What you should do
An exact transcript of all the records is the expected answer.

Provided data
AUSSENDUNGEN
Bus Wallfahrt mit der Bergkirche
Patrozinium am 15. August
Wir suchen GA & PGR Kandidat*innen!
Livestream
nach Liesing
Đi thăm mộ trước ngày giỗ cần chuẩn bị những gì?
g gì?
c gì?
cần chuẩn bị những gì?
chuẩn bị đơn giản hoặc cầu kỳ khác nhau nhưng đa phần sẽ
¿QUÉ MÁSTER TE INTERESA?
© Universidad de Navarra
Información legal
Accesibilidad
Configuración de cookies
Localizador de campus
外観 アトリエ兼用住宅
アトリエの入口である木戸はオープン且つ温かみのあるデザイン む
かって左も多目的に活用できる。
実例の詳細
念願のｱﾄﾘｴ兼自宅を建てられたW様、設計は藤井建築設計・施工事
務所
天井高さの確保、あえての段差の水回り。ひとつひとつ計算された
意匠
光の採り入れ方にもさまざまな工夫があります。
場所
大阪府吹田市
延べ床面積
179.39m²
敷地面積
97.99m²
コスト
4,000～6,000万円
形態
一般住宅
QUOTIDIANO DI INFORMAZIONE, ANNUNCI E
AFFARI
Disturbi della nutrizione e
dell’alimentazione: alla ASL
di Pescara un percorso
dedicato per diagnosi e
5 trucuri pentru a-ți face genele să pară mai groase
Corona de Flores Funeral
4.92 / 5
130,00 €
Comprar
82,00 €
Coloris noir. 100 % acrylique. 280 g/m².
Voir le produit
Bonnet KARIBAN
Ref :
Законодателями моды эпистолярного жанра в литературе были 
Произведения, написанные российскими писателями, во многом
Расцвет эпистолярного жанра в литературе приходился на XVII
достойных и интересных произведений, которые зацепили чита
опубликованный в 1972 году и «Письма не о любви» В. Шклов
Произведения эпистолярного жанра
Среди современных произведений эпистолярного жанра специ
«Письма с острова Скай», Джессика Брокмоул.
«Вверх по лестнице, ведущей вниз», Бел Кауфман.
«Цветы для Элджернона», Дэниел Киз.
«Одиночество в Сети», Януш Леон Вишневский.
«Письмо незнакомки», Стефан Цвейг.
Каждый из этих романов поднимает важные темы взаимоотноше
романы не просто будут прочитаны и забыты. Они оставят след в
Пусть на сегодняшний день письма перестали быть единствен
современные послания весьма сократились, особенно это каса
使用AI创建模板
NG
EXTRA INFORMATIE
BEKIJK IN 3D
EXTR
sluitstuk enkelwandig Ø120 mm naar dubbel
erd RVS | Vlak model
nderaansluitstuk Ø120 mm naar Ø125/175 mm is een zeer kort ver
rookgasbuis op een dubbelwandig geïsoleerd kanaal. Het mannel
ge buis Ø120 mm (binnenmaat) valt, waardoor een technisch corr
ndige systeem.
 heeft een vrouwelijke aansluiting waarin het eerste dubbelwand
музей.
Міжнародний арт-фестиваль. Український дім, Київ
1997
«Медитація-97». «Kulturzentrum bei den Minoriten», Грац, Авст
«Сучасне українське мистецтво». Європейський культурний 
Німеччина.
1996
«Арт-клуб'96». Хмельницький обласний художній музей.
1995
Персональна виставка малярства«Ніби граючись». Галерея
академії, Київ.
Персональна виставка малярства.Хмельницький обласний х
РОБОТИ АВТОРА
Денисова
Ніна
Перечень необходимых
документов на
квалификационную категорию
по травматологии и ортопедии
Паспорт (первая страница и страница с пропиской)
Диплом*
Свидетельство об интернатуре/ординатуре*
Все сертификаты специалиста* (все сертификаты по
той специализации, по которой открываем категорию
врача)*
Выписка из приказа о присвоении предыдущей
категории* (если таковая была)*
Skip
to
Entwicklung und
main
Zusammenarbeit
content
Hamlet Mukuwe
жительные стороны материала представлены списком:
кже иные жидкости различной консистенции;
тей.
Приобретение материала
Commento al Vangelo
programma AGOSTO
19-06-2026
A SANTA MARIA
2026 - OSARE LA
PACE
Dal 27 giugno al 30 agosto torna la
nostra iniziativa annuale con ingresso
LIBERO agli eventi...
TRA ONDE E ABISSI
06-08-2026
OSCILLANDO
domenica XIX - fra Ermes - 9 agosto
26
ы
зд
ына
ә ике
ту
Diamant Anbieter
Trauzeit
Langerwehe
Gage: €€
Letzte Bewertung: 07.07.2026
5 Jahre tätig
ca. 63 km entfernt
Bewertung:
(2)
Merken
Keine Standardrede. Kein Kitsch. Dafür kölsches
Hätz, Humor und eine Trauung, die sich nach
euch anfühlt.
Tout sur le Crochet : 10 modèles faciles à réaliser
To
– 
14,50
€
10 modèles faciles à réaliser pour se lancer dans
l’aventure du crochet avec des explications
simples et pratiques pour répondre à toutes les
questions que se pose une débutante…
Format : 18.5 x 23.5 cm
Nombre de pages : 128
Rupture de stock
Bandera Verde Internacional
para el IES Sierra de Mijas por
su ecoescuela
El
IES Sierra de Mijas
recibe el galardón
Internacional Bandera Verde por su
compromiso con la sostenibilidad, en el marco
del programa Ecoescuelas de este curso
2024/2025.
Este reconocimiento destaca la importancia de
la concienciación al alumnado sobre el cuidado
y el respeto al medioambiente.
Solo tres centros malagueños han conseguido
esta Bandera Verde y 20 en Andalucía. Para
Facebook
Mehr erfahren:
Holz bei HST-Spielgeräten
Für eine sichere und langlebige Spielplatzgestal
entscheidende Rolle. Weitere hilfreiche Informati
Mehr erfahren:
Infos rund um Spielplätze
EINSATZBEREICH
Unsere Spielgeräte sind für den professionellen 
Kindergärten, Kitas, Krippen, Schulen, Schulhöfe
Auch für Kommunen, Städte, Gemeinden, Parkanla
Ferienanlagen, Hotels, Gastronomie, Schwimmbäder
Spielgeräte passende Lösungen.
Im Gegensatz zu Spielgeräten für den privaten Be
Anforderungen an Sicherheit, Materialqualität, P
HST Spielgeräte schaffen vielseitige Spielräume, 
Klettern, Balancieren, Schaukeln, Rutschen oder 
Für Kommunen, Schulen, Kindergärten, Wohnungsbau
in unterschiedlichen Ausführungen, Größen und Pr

Problem solution
AUSSENDUNGEN
Bus Wallfahrt mit der Bergkirche
Patrozinium am 15. August
Wir suchen GA & PGR Kandidat*innen!
Livestream
nach Liesing
Đi thăm mộ trước ngày giỗ cần chuẩn bị những gì?
g gì?
c gì?
cần chuẩn bị những gì?
chuẩn bị đơn giản hoặc cầu kỳ khác nhau nhưng đa phần sẽ
¿QUÉ MÁSTER TE INTERESA?
© Universidad de Navarra
Información legal
Accesibilidad
Configuración de cookies
Localizador de campus
外観 アトリエ兼用住宅
アトリエの入口である木戸はオープン且つ温かみのあるデザイン む
かって左も多目的に活用できる。
実例の詳細
念願のｱﾄﾘｴ兼自宅を建てられたW様、設計は藤井建築設計・施工事
務所
天井高さの確保、あえての段差の水回り。ひとつひとつ計算された
意匠
光の採り入れ方にもさまざまな工夫があります。
場所
大阪府吹田市
延べ床面積
179.39m²
敷地面積
97.99m²
コスト
4,000～6,000万円
形態
一般住宅
QUOTIDIANO DI INFORMAZIONE, ANNUNCI E
AFFARI
Disturbi della nutrizione e
dell’alimentazione: alla ASL
di Pescara un percorso
dedicato per diagnosi e
5 trucuri pentru a-ți face genele să pară mai groase
Corona de Flores Funeral
4.92 / 5
130,00 €
Comprar
82,00 €
Coloris noir. 100 % acrylique. 280 g/m².
Voir le produit
Bonnet KARIBAN
Ref :
Законодателями моды эпистолярного жанра в литературе были 
Произведения, написанные российскими писателями, во многом
Расцвет эпистолярного жанра в литературе приходился на XVII
достойных и интересных произведений, которые зацепили чита
опубликованный в 1972 году и «Письма не о любви» В. Шклов
Произведения эпистолярного жанра
Среди современных произведений эпистолярного жанра специ
«Письма с острова Скай», Джессика Брокмоул.
«Вверх по лестнице, ведущей вниз», Бел Кауфман.
«Цветы для Элджернона», Дэниел Киз.
«Одиночество в Сети», Януш Леон Вишневский.
«Письмо незнакомки», Стефан Цвейг.
Каждый из этих романов поднимает важные темы взаимоотноше
романы не просто будут прочитаны и забыты. Они оставят след в
Пусть на сегодняшний день письма перестали быть единствен
современные послания весьма сократились, особенно это каса
使用AI创建模板
NG
EXTRA INFORMATIE
BEKIJK IN 3D
EXTR
sluitstuk enkelwandig Ø120 mm naar dubbel
erd RVS | Vlak model
nderaansluitstuk Ø120 mm naar Ø125/175 mm is een zeer kort ver
rookgasbuis op een dubbelwandig geïsoleerd kanaal. Het mannel
ge buis Ø120 mm (binnenmaat) valt, waardoor een technisch corr
ndige systeem.
 heeft een vrouwelijke aansluiting waarin het eerste dubbelwand
музей.
Міжнародний арт-фестиваль. Український дім, Київ
1997
«Медитація-97». «Kulturzentrum bei den Minoriten», Грац, Авст
«Сучасне українське мистецтво». Європейський культурний 
Німеччина.
1996
«Арт-клуб'96». Хмельницький обласний художній музей.
1995
Персональна виставка малярства«Ніби граючись». Галерея
академії, Київ.
Персональна виставка малярства.Хмельницький обласний х
РОБОТИ АВТОРА
Денисова
Ніна
Перечень необходимых
документов на
квалификационную категорию
по травматологии и ортопедии
Паспорт (первая страница и страница с пропиской)
Диплом*
Свидетельство об интернатуре/ординатуре*
Все сертификаты специалиста* (все сертификаты по
той специализации, по которой открываем категорию
врача)*
Выписка из приказа о присвоении предыдущей
категории* (если таковая была)*
Skip
to
Entwicklung und
main
Zusammenarbeit
content
Hamlet Mukuwe
жительные стороны материала представлены списком:
кже иные жидкости различной консистенции;
тей.
Приобретение материала
Commento al Vangelo
programma AGOSTO
19-06-2026
A SANTA MARIA
2026 - OSARE LA
PACE
Dal 27 giugno al 30 agosto torna la
nostra iniziativa annuale con ingresso
LIBERO agli eventi...
TRA ONDE E ABISSI
06-08-2026
OSCILLANDO
domenica XIX - fra Ermes - 9 agosto
26
ы
зд
ына
ә ике
ту
Diamant Anbieter
Trauzeit
Langerwehe
Gage: €€
Letzte Bewertung: 07.07.2026
5 Jahre tätig
ca. 63 km entfernt
Bewertung:
(2)
Merken
Keine Standardrede. Kein Kitsch. Dafür kölsches
Hätz, Humor und eine Trauung, die sich nach
euch anfühlt.
Tout sur le Crochet : 10 modèles faciles à réaliser
To
– 
14,50
€
10 modèles faciles à réaliser pour se lancer dans
l’aventure du crochet avec des explications
simples et pratiques pour répondre à toutes les
questions que se pose une débutante…
Format : 18.5 x 23.5 cm
Nombre de pages : 128
Rupture de stock
Bandera Verde Internacional
para el IES Sierra de Mijas por
su ecoescuela
El
IES Sierra de Mijas
recibe el galardón
Internacional Bandera Verde por su
compromiso con la sostenibilidad, en el marco
del programa Ecoescuelas de este curso
2024/2025.
Este reconocimiento destaca la importancia de
la concienciación al alumnado sobre el cuidado
y el respeto al medioambiente.
Solo tres centros malagueños han conseguido
esta Bandera Verde y 20 en Andalucía. Para
Facebook
Mehr erfahren:
Holz bei HST-Spielgeräten
Für eine sichere und langlebige Spielplatzgestal
entscheidende Rolle. Weitere hilfreiche Informati
Mehr erfahren:
Infos rund um Spielplätze
EINSATZBEREICH
Unsere Spielgeräte sind für den professionellen 
Kindergärten, Kitas, Krippen, Schulen, Schulhöfe
Auch für Kommunen, Städte, Gemeinden, Parkanla
Ferienanlagen, Hotels, Gastronomie, Schwimmbäder
Spielgeräte passende Lösungen.
Im Gegensatz zu Spielgeräten für den privaten Be
Anforderungen an Sicherheit, Materialqualität, P
HST Spielgeräte schaffen vielseitige Spielräume, 
Klettern, Balancieren, Schaukeln, Rutschen oder 
Für Kommunen, Schulen, Kindergärten, Wohnungsbau
in unterschiedlichen Ausführungen, Größen und Pr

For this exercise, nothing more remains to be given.